Table of Contents

Class HuggingFaceTokenizerLoader

Namespace
AiDotNet.Tokenization.HuggingFace
Assembly
AiDotNet.dll

Loads HuggingFace pretrained tokenizers.

public static class HuggingFaceTokenizerLoader
Inheritance
HuggingFaceTokenizerLoader
Inherited Members

Methods

LoadFromDirectory(string)

Loads a HuggingFace tokenizer from a directory.

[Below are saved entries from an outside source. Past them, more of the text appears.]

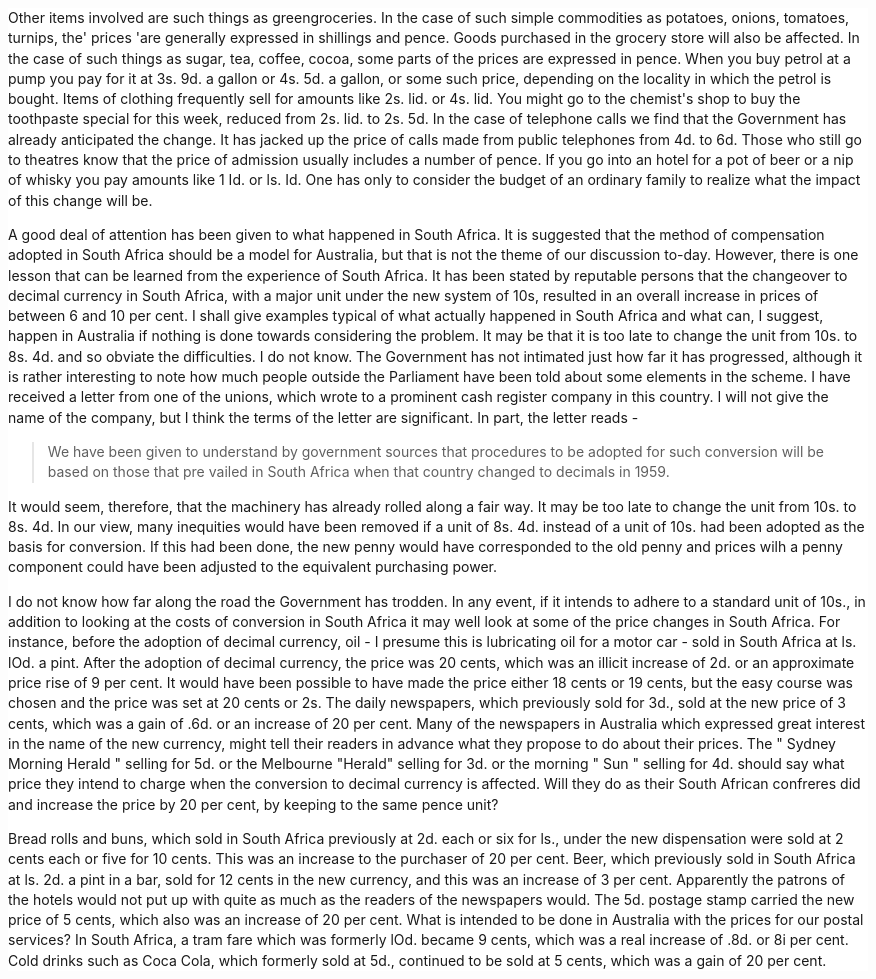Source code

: Other items involved are such things as greengroceries. In the case of such simple commodities as potatoes, onions, tomatoes, turnips, the' prices 'are generally expressed in shillings and pence. Goods purchased in the grocery store will also be affected. In the case of such things as sugar, tea, coffee, cocoa, some parts of the prices are expressed in pence. When you buy petrol at a pump you pay for it at 3s. 9d. a gallon or 4s. 5d. a gallon, or some such price, depending on the locality in which the petrol is bought. Items of clothing frequently sell for amounts like 2s. lid. or 4s. lid. You might go to the chemist's shop to buy the toothpaste special for this week, reduced from 2s. lid. to 2s. 5d. In the case of telephone calls we find that the Government has already anticipated the change. It has jacked up the price of calls made from public telephones from 4d. to 6d. Those who still go to theatres know that the price of admission usually includes a number of pence. If you go into an hotel for a pot of beer or a nip of whisky you pay amounts like 1 Id. or ls. Id. One has only to consider the budget of an ordinary family to realize what the impact of this change will be. 

A good deal of attention has been given to what happened in South Africa. It is suggested that the method of compensation adopted in South Africa should be a model for Australia, but that is not the theme of our discussion to-day. However, there is one lesson that can be learned from the experience of South Africa. It has been stated by reputable persons that the changeover to decimal currency in South Africa, with a major unit under the new system of 10s, resulted in an overall increase in prices of between 6 and 10 per cent. I shall give examples typical of what actually happened in South Africa and what can, I suggest, happen in Australia if nothing is done towards considering the problem. lt may be that it is too late to change the unit from 10s. to 8s. 4d. and so obviate the difficulties. I do not know. The Government has not intimated just how far it has progressed, although it is rather interesting to note how much people outside the Parliament have been told about some elements in the scheme. I have received a letter from one of the unions, which wrote to a prominent cash register company in this country. I will not give the name of the company, but I think the terms of the letter are significant. In part, the letter reads - 

  >We have been given to understand by government sources that procedures to be adopted for such conversion will be based on those that pre vailed in South Africa when that country changed to decimals in 1959. 

It would seem, therefore, that the machinery has already rolled along a fair way. It may be too late to change the unit from 10s. to 8s. 4d. In our view, many inequities would have been removed if a unit of 8s. 4d. instead of a unit of 10s. had been adopted as the basis for conversion. If this had been done, the new penny would have corresponded to the old penny and prices wilh a penny component could have been adjusted to the equivalent purchasing power. 

I do not know how far along the road the Government has trodden. In any event, if it intends to adhere to a standard unit of 10s., in addition to looking at the costs of conversion in South Africa it may well look at some of the price changes in South Africa. For instance, before the adoption of decimal currency, oil - I presume this is lubricating oil for a motor car - sold in South Africa at ls. lOd. a pint. After the adoption of decimal currency, the price was 20 cents, which was an illicit increase of 2d. or an approximate price rise of 9 per cent. It would have been possible to have made the price either 18 cents or 19 cents, but the easy course was chosen and the price was set at 20 cents or 2s. The daily newspapers, which previously sold for 3d., sold at the new price of 3 cents, which was a gain of .6d. or an increase of 20 per cent. Many of the newspapers in Australia which expressed great interest in the name of the new currency, might tell their readers in advance what they propose to do about their prices. The " Sydney Morning Herald " selling for 5d. or the Melbourne "Herald" selling for 3d. or the morning " Sun " selling for 4d. should say what price they intend to charge when the conversion to decimal currency is affected. Will they do as their South African confreres did and increase the price by 20 per cent, by keeping to the same pence unit? 

Bread rolls and buns, which sold in South Africa previously at 2d. each or six for ls., under the new dispensation were sold at 2 cents each or five for 10 cents. This was an increase to the purchaser of 20 per cent. Beer, which previously sold in South Africa at ls. 2d. a pint in a bar, sold for 12 cents in the new currency, and this was an increase of 3 per cent. Apparently the patrons of the hotels would not put up with quite as much as the readers of the newspapers would. The 5d. postage stamp carried the new price of 5 cents, which also was an increase of 20 per cent. What is intended to be done in Australia with the prices for our postal services? In South Africa, a tram fare which was formerly lOd. became 9 cents, which was a real increase of .8d. or 8i per cent. Cold drinks such as Coca Cola, which formerly sold at 5d., continued to be sold at 5 cents, which was a gain of 20 per cent.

public static ITokenizer LoadFromDirectory(string modelPath)

Parameters

modelPath string

The path to the tokenizer directory.

Returns

ITokenizer

The loaded tokenizer.

LoadFromHub(string, string?)

Loads a tokenizer from HuggingFace Hub by model name.

public static ITokenizer LoadFromHub(string modelName, string? cacheDir = null)

Parameters

modelName string

The model name (e.g., "bert-base-uncased", "gpt2").

cacheDir string

Optional cache directory.

Returns

ITokenizer

The loaded tokenizer.

Remarks

Warning: This method uses sync-over-async internally and may cause deadlocks in UI applications or ASP.NET contexts with synchronization contexts. Prefer using LoadFromHubAsync(string, string?) when possible.

Files are cached locally, so subsequent calls will not make network requests.

LoadFromHubAsync(string, string?)

Asynchronously loads a tokenizer from HuggingFace Hub.

public static Task<ITokenizer> LoadFromHubAsync(string modelName, string? cacheDir = null)

Parameters

modelName string
cacheDir string

Returns

Task<ITokenizer>

LoadFromTokenizerJson(string)

Loads a tokenizer from a tokenizer.json file.

public static ITokenizer LoadFromTokenizerJson(string tokenizerJsonPath)

Parameters

tokenizerJsonPath string

Returns

ITokenizer

SaveToDirectory(ITokenizer, string)

Saves a tokenizer to HuggingFace format.

public static void SaveToDirectory(ITokenizer tokenizer, string outputPath)

Parameters

tokenizer ITokenizer

The tokenizer to save.

outputPath string

The output directory path.

Remarks

Limitation: This method saves vocabulary and configuration but does not save BPE merge rules. BPE tokenizers saved with this method will not fully round-trip - they will need to be retrained or loaded from a different source to recover merge information.

For full BPE tokenizer serialization, consider using the original HuggingFace tokenizer files.